President Obama's prodigious flip-flop on the efficacy his signature health care law's individual mandate sits atop the list of his numerous "Etch-a-Sketch"-style political gyrations. During the 2008 campaign, he vehemently opposed Hillary Clinton's reform plan because of its inclusion of mandate. Four years later, his administration is in court defending the precise policy he opposed. This was not a minor or superficial distinction between Obama and his former Democratic rival; it was one of the brightest lines Obama drew to separate the two campaigns' (relatively similar) approaches to government expansionism. As this Buzzfeed video demonstrates, this was a point candidate Obama hammered over and over again:
How interesting. Candidate Obama loathed the individual mandate, decried it as unfair, predicted it wouldn't solve the problem, and cited Romneycare to prove his point. Today, his administration is doggedly contending the opposite. They say it's reasonable, Constitutional, and based on Romneycare -- an unsubtle gambit to damage their likely general election opponent. The problem with the mandate, 2008 Obama argued, is that it would punish people who are already suffering without bringing down the cost of health insurance, which he (correctly) identified as the underlying issue. Since his mandate-reliant law passed, premiums have shot up and overall healthcare spending has increased. In other words, 2008 Barack Obama was right. Another point that Obama made during the Democratic primary debates was the supposed epidemic of people simply choosing not to obtain coverage was largely fiction. "My core belief is that people desperately want coverage," he said. While that's certainly true of the several million Americans who have struggled to secure adequate health insurance, millions more really were making a choice not to buy insurance -- or not enrolling in government health programs for which they were already eligible:
(1) The Census Bureau itself says that “Health insurance coverage is likely to be underreported…” (See Appendix C of THIS report) For example, “16.9 percent of people with an MSIS record indicating Medicaid coverage reported…that they were uninsured.”

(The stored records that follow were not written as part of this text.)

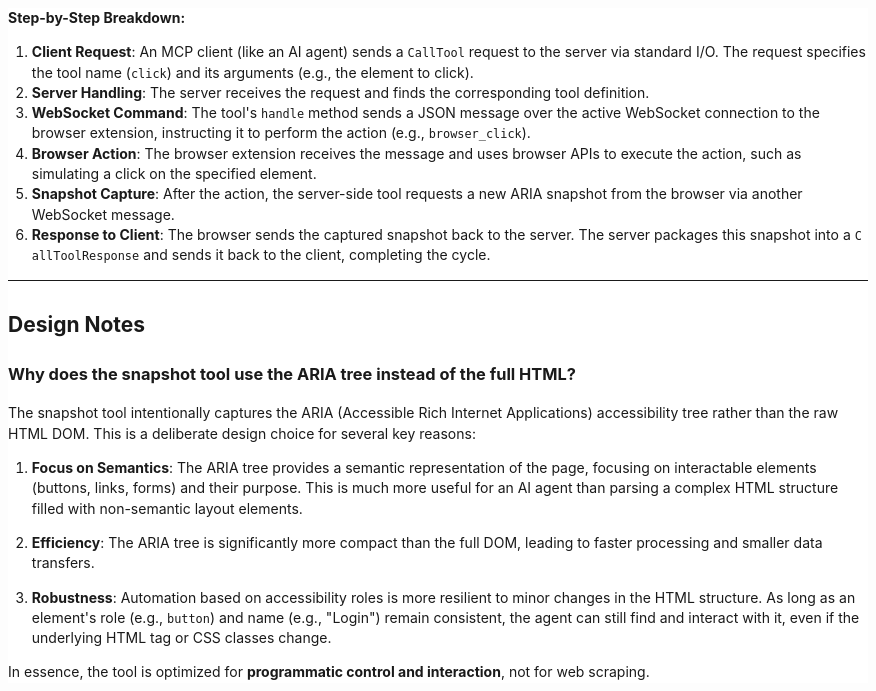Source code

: **Step-by-Step Breakdown:**

1.  **Client Request**: An MCP client (like an AI agent) sends a `CallTool` request to the server via standard I/O. The request specifies the tool name (`click`) and its arguments (e.g., the element to click).
2.  **Server Handling**: The server receives the request and finds the corresponding tool definition.
3.  **WebSocket Command**: The tool's `handle` method sends a JSON message over the active WebSocket connection to the browser extension, instructing it to perform the action (e.g., `browser_click`).
4.  **Browser Action**: The browser extension receives the message and uses browser APIs to execute the action, such as simulating a click on the specified element.
5.  **Snapshot Capture**: After the action, the server-side tool requests a new ARIA snapshot from the browser via another WebSocket message.
6.  **Response to Client**: The browser sends the captured snapshot back to the server. The server packages this snapshot into a `CallToolResponse` and sends it back to the client, completing the cycle.

---

## Design Notes

### Why does the snapshot tool use the ARIA tree instead of the full HTML?

The snapshot tool intentionally captures the ARIA (Accessible Rich Internet Applications) accessibility tree rather than the raw HTML DOM. This is a deliberate design choice for several key reasons:

1.  **Focus on Semantics**: The ARIA tree provides a semantic representation of the page, focusing on interactable elements (buttons, links, forms) and their purpose. This is much more useful for an AI agent than parsing a complex HTML structure filled with non-semantic layout elements.

2.  **Efficiency**: The ARIA tree is significantly more compact than the full DOM, leading to faster processing and smaller data transfers.

3.  **Robustness**: Automation based on accessibility roles is more resilient to minor changes in the HTML structure. As long as an element's role (e.g., `button`) and name (e.g., "Login") remain consistent, the agent can still find and interact with it, even if the underlying HTML tag or CSS classes change.

In essence, the tool is optimized for **programmatic control and interaction**, not for web scraping.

(2) According to Sally Pipes of the Pacific Research Institute, “as many as 12 million uninsured Americans are eligible for Medicaid and the State Children’s Health Insurance Program–but they haven’t signed up.”

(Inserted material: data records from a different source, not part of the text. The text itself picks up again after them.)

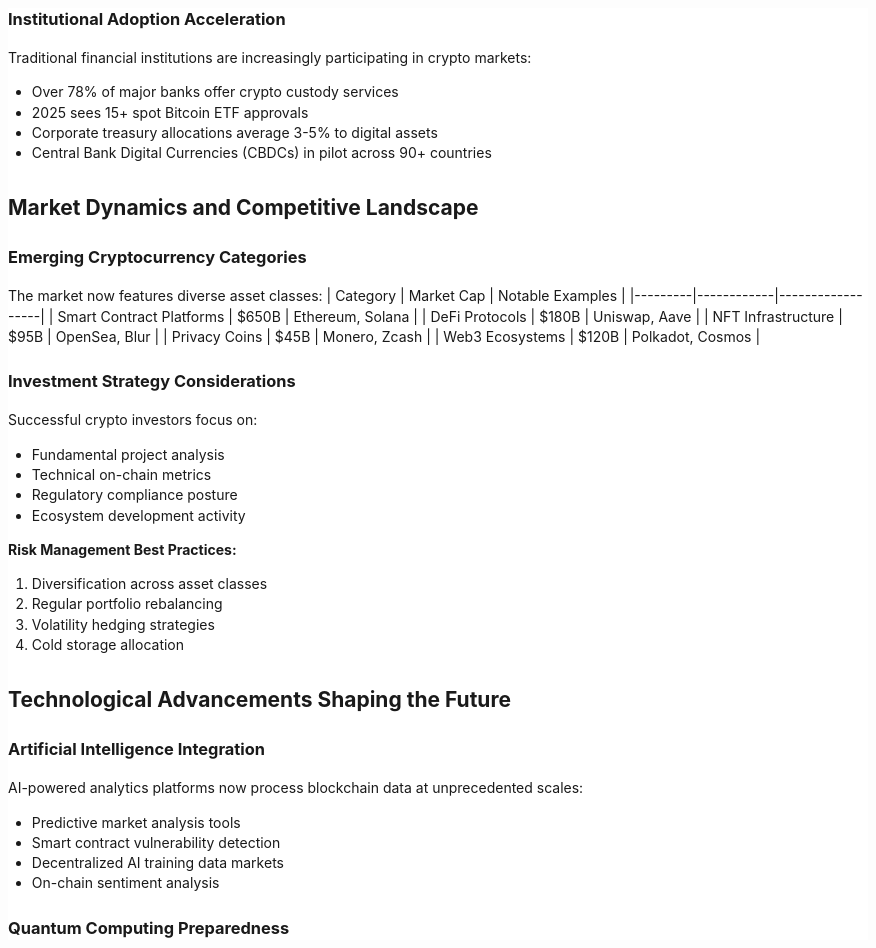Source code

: ### Institutional Adoption Acceleration

Traditional financial institutions are increasingly participating in crypto markets:
- Over 78% of major banks offer crypto custody services
- 2025 sees 15+ spot Bitcoin ETF approvals
- Corporate treasury allocations average 3-5% to digital assets
- Central Bank Digital Currencies (CBDCs) in pilot across 90+ countries

## Market Dynamics and Competitive Landscape

### Emerging Cryptocurrency Categories

The market now features diverse asset classes:
| Category | Market Cap | Notable Examples |
|---------|------------|------------------|
| Smart Contract Platforms | $650B | Ethereum, Solana |
| DeFi Protocols | $180B | Uniswap, Aave |
| NFT Infrastructure | $95B | OpenSea, Blur |
| Privacy Coins | $45B | Monero, Zcash |
| Web3 Ecosystems | $120B | Polkadot, Cosmos |

### Investment Strategy Considerations

Successful crypto investors focus on:
- Fundamental project analysis
- Technical on-chain metrics
- Regulatory compliance posture
- Ecosystem development activity

**Risk Management Best Practices:**
1. Diversification across asset classes
2. Regular portfolio rebalancing
3. Volatility hedging strategies
4. Cold storage allocation

## Technological Advancements Shaping the Future

### Artificial Intelligence Integration

AI-powered analytics platforms now process blockchain data at unprecedented scales:
- Predictive market analysis tools
- Smart contract vulnerability detection
- Decentralized AI training data markets
- On-chain sentiment analysis

### Quantum Computing Preparedness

(3) More than half of the uninsured are between 18 and 34 years of age, a group which has relatively few expensive health issues and for whom self-insuring (paying their own medical bills) makes sense. Only 14% of people over the age of 55% are uninsured.
(4) Over 9 million of the “uninsured” have household incomes over $75,000.
All of these people, plus illegal immigrants, were rolled into one giant, scary-sounding number (46 million) of uninsured Americans as part of the administration's disingenuous sales pitch to the public. As for the president's epic mandate reversal, Karl Rove's American Crossroads group exploits his double talk in a new web ad:
This is a cute video that underscores Obama's willingness to trash his "core beliefs" for purposes of expediency, but it's not especially relevant to the Supreme Court case. The nine justices are not interested in whether the president reneged on a campaign promise, or whether his relatively recent embrace of the mandate is bad politics. Still, it's a nice bit of further toxifying an already-radioactive political position. After all, American Crossroads' audience isn't a handful of robed jurists; it's the American people. That being said, another bit of Obama flip-floppery is being considered at the High Court today. As Kate Hicks reports, the question of whether the individual mandate constitutes a tax is up first on SCOTUS' agenda. Throughout the run-up to legislative passage, Democrats argued that the mandate was not a tax. The president scoffed at and rejected the notion in a memorable interview with George Stephanopolous. Once the law was passed, the adminstration changed course. In the early rounds of the Obamacare legal fight, Obama's lawyers argued that the mandate was a tax, after all, and therefore Constitutionally justified. Having been roundly slapped down, even in otherwise friendly lower court decisions, the adminstration has now flopped back to its initial position.
I'll leave you with three surveys. Two new polls indicate majority public support for Obamacare repeal and confirm the public's enduring distaste over the individual mandate. Finally, a national survey of doctors shows that a significant majority view Obamacare as detrimental to patient care, and 43 percent of American doctors are speeding up their retirement timeline because of the new law. This reinforces a major worry of Obamacare opponents: That it will fuel a doctor shortage, especially among general practitioners. Therefore, even though most Americans will be "covered," their access to timely, quality care will be diminished.